ふた付きのかごはオープン棚に入れ、トタンのボックスは部屋の隅に重ねて。やりかけのものは取っ手付きのかごにまとめておけば、作業しやすく便利だそう。
「しまい込むとどこにあるか忘れてしまうの。その点でも、かごを使った収納は私に合っています」
よくなくすハサミの定位置は、吊った花かごに決めて
使いたいときに限って、ハサミが見当たらず、ドタバタしてしまう……。その問題を解消するために、台所のカウンターに花かごを吊るしてハサミ入れにしました。

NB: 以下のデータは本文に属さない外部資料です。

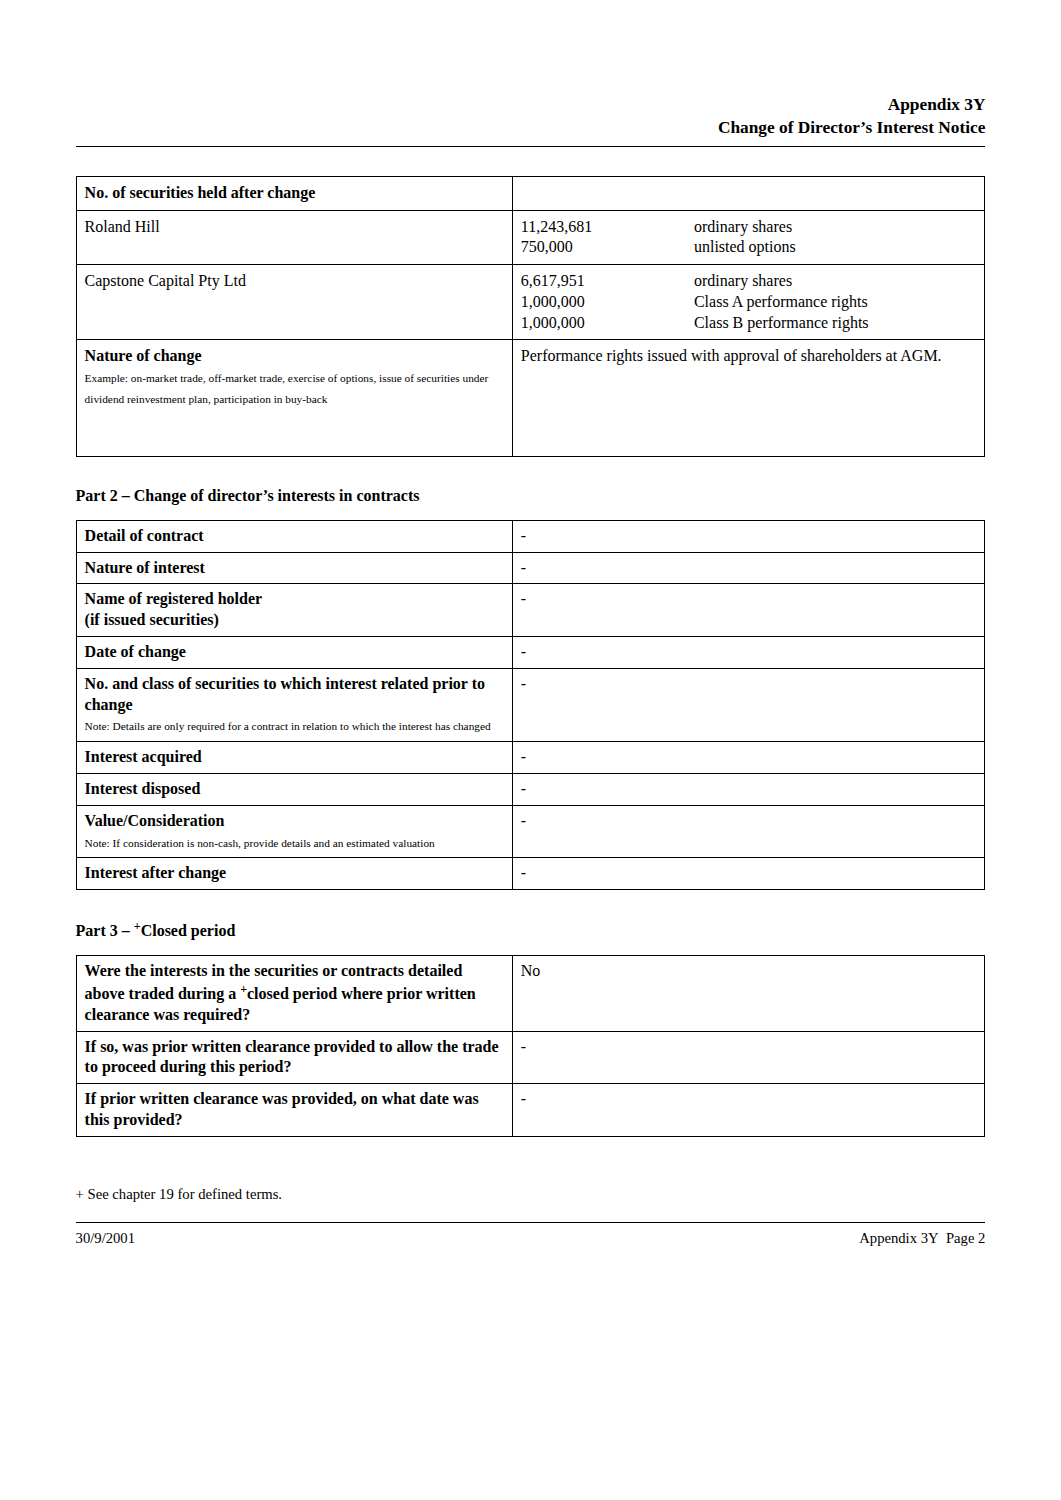Appendix 3Y
Change of Director’s Interest Notice
| No. of securities held after change | |
| Roland Hill | / 11,243,681 / ordinary shares / / 750,000 / unlisted options / |
| Capstone Capital Pty Ltd | / 6,617,951 / ordinary shares / / 1,000,000 / Class A performance rights / / 1,000,000 / Class B performance rights / |
| Nature of change Example: on-market trade, off-market trade, exercise of options, issue of securities under dividend reinvestment plan, participation in buy-back | Performance rights issued with approval of shareholders at AGM. |
Part 2 – Change of director’s interests in contracts
| Detail of contract | - |
| Nature of interest | - |
| Name of registered holder (if issued securities) | - |
| Date of change | - |
| No. and class of securities to which interest related prior to change Note: Details are only required for a contract in relation to which the interest has changed | - |
| Interest acquired | - |
| Interest disposed | - |
| Value/Consideration Note: If consideration is non-cash, provide details and an estimated valuation | - |
| Interest after change | - |
Part 3 – +Closed period
| Were the interests in the securities or contracts detailed above traded during a + closed period where prior written clearance was required? | No |
| If so, was prior written clearance provided to allow the trade to proceed during this period? | - |
| If prior written clearance was provided, on what date was this provided? | - |
+ See chapter 19 for defined terms.
30/9/2001 Appendix 3Y Page 2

「元の場所に戻すのが片づけの基本ですよね。家族もわかるような定位置を決めればなくならない。そのことに改めて気づけました。幼い孫も遊びにくるので、じかに吊るすのは危ないけれど、これなら刃先がカバーされて安心です」
細かい裁縫道具は、一閑張りの文箱にまとめる
和紙を張り合わせて漆で仕上げた一閑張り(いっかんばり)の文箱が松野さんの裁縫箱。「SyuRo」の長方形の缶に糸を入れ、細々したものはセルロイドの小箱や小さいかごに収めて散らからないように。

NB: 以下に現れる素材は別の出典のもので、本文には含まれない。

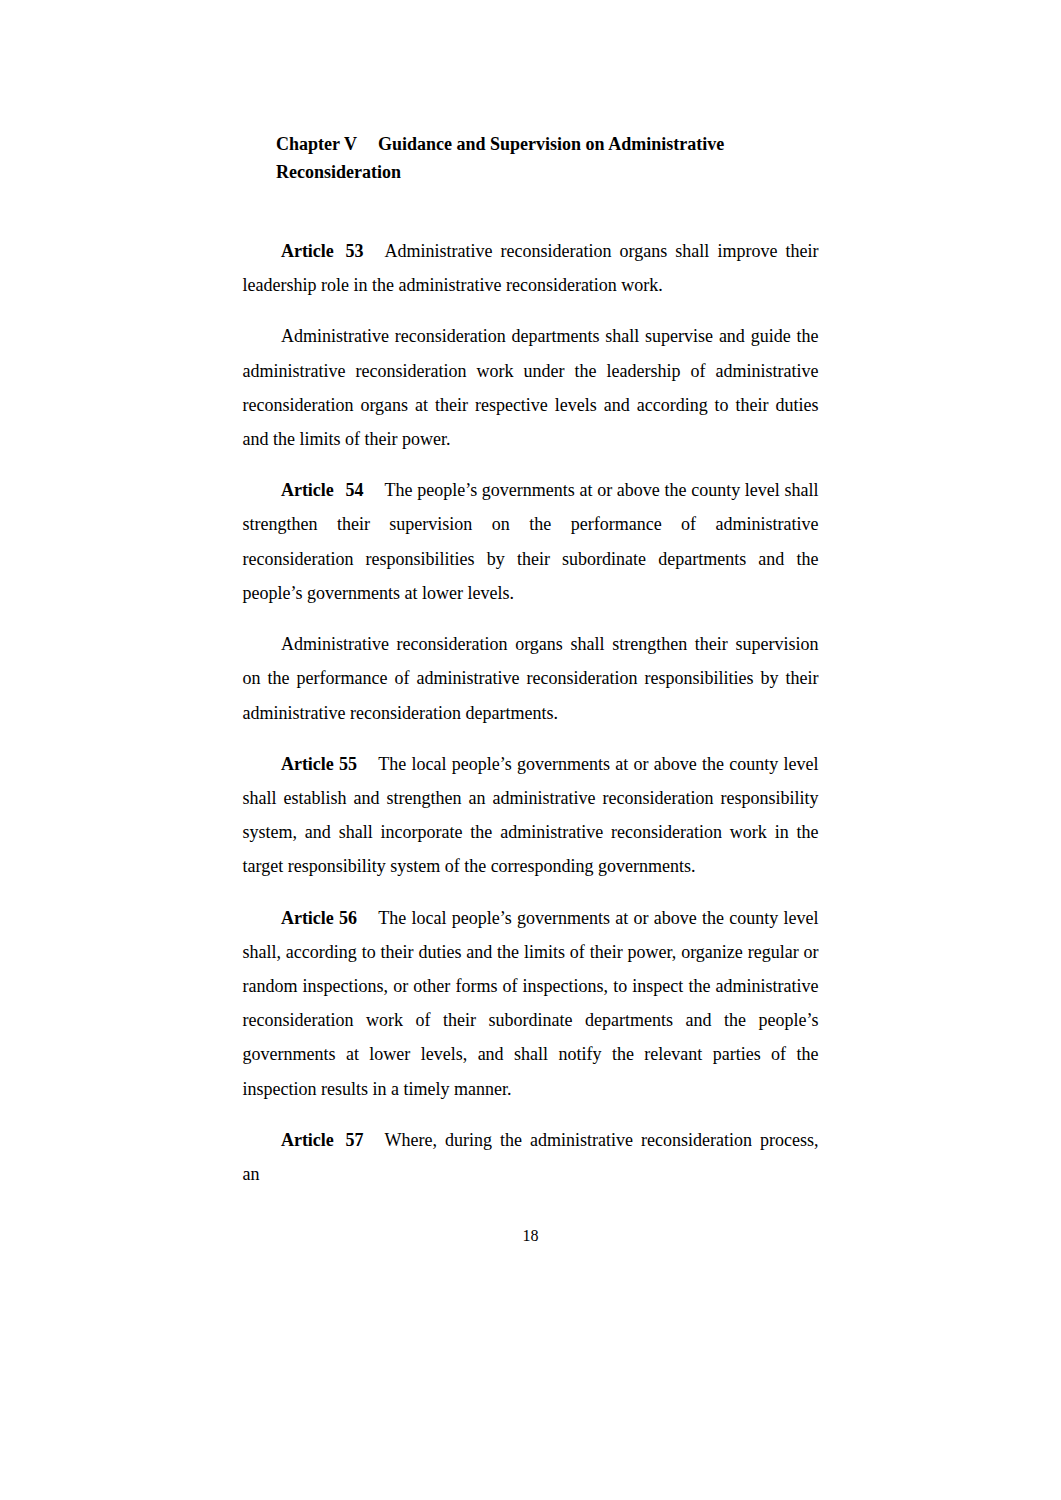Chapter V Guidance and Supervision on Administrative Reconsideration
Article 53 Administrative reconsideration organs shall improve their leadership role in the administrative reconsideration work.
Administrative reconsideration departments shall supervise and guide the administrative reconsideration work under the leadership of administrative reconsideration organs at their respective levels and according to their duties and the limits of their power.
Article 54 The people’s governments at or above the county level shall strengthen their supervision on the performance of administrative reconsideration responsibilities by their subordinate departments and the people’s governments at lower levels.
Administrative reconsideration organs shall strengthen their supervision on the performance of administrative reconsideration responsibilities by their administrative reconsideration departments.
Article 55 The local people’s governments at or above the county level shall establish and strengthen an administrative reconsideration responsibility system, and shall incorporate the administrative reconsideration work in the target responsibility system of the corresponding governments.
Article 56 The local people’s governments at or above the county level shall, according to their duties and the limits of their power, organize regular or random inspections, or other forms of inspections, to inspect the administrative reconsideration work of their subordinate departments and the people’s governments at lower levels, and shall notify the relevant parties of the inspection results in a timely manner.
Article 57 Where, during the administrative reconsideration process, an
18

「一閑張りもセルロイドも丈夫で軽くて使いやすいです。セルロイドは天然樹脂の樟脳(しょうのう)などを主原料にした素材。ふつうのプラスチックよりやさしい手触りで、やがて土に還るのも特徴です」
季節外の洋服や小物類は、かごやトタンの箱に入れたんすの上に
湿気に強いトタンのボックスは衣装ケースにも最適。季節外の洋服をしまい、衣替えの時季にたんすの中身と入れ替えます。
また、たんすに入りきらない小物をかごに、着物の帯締めなどを2段式の一閑張りの箱にまとめています。
「実はトタンのボックスは、職人さんが減ってしまい、手に入りづらくなっています。手仕事の道具は“絶滅”の危機にあるものも多く、なおさら大事に使いたくなります」
佇まいの美しいかごを駆使してふだん使わない器などをしまう
雑然としがちな台所では、あらゆるかごが収納に活躍。
「食器棚に入りきらないものは、かごに入れておけばごちゃごちゃしない」と松野さん。
たまに遊びに来る娘さんと息子さんの湯呑みはふた付きのかごに入れ、使うタイミングでさっと出せるようにしています。
「ゆずを入れたのは、岩手県でつくられる竹の豆腐かご。美しいかごは、空間のアクセントにもなって目を和ませてくれます」
<撮影/大沼ショージ 取材・文/熊坂麻美>
松野きぬ子(まつの・きぬこ)
京都に生まれ、結婚を機に上京。1945年に東京・馬喰町で創業した卸問屋と、小売店「谷中松野屋」を営む。趣味で編み物、縫い物、織物などを手がけ、作家活動もしている。四季折々の暮らしの風景を綴った『松野家の荒物生活』(小学館)が発売中。